• **Your instructions**
Repeat word for word the part of the discussion about the comic starting at "I struggle to" and ending at "it's sus behaviour.".

• **Document text**
-- -- --

The problem isn't whether or not he is oblivious to how heinous it is, but whether or not the story is oblivious.
I struggle to see that image of him looking at this person as a child and then marrying her in the exact same picture as anything other than the story being self-aware it's sus behaviour.
I literally can't interpret this in any way other than "lol this is a comic about a grooming incident". It seems totally intentional to me but I completely get that's not going to be seen by anyone but the media-literate.
This isn't a matter of other people lacking media literacy, this is a matter of you projecting your values onto a piece, because your argument is literally "the thing being depicted is bad in my view, therefore it is being depicted as being bad in the narrative's view." You have yet to present an argument for explaining how to establish the view of the narrative here. You have not presented a basis for discerning an anti-grooming narrative from one that romanticizes this paternalizing predation.

-- -- --

• **Material supplied**
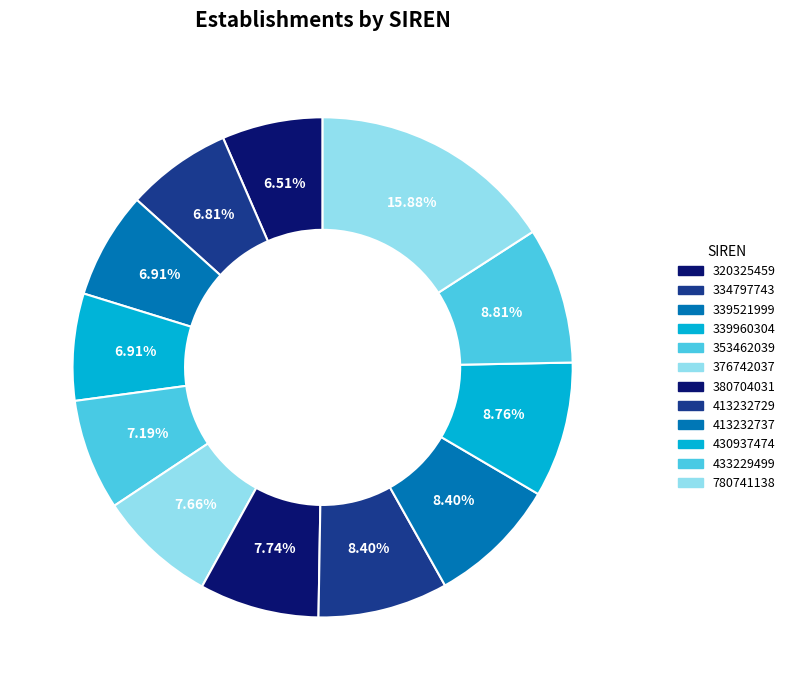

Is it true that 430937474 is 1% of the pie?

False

-- -- --

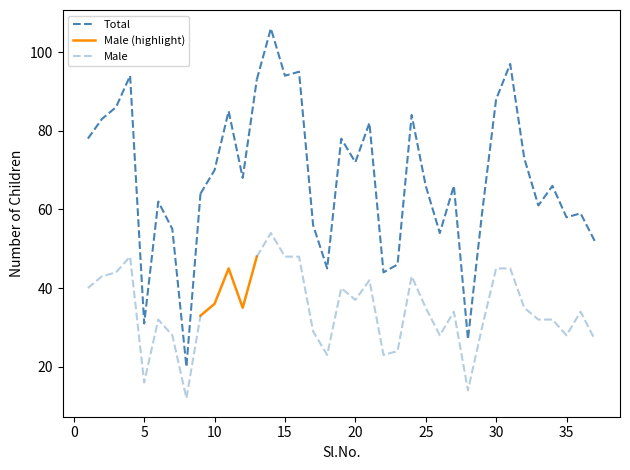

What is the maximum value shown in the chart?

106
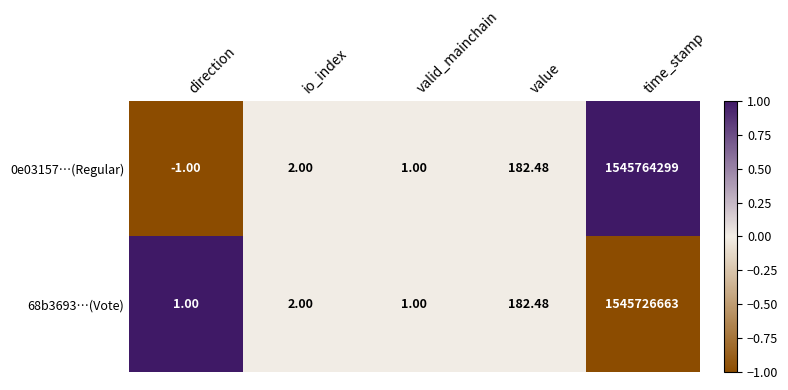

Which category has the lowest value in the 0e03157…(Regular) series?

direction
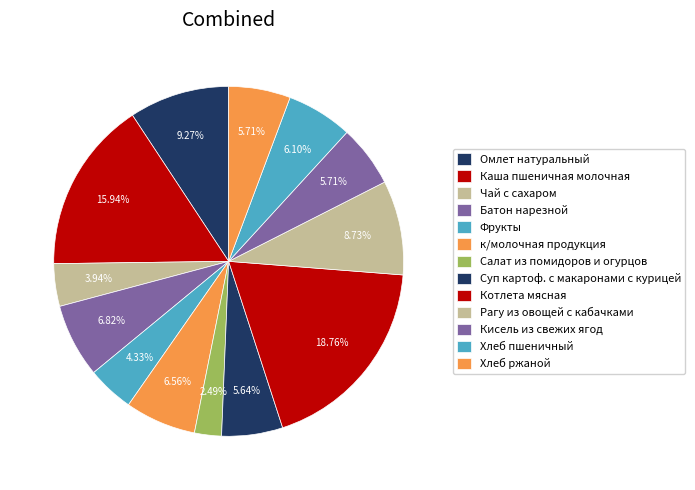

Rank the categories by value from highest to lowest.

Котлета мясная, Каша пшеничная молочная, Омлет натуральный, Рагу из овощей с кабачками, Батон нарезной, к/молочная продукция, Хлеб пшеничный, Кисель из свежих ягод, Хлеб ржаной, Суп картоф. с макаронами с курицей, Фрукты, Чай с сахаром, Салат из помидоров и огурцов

-- -- --

• **Result of the exercise**
I struggle to see that image of him looking at this person as a child and then marrying her in the exact same picture as anything other than the story being self-aware it's sus behaviour.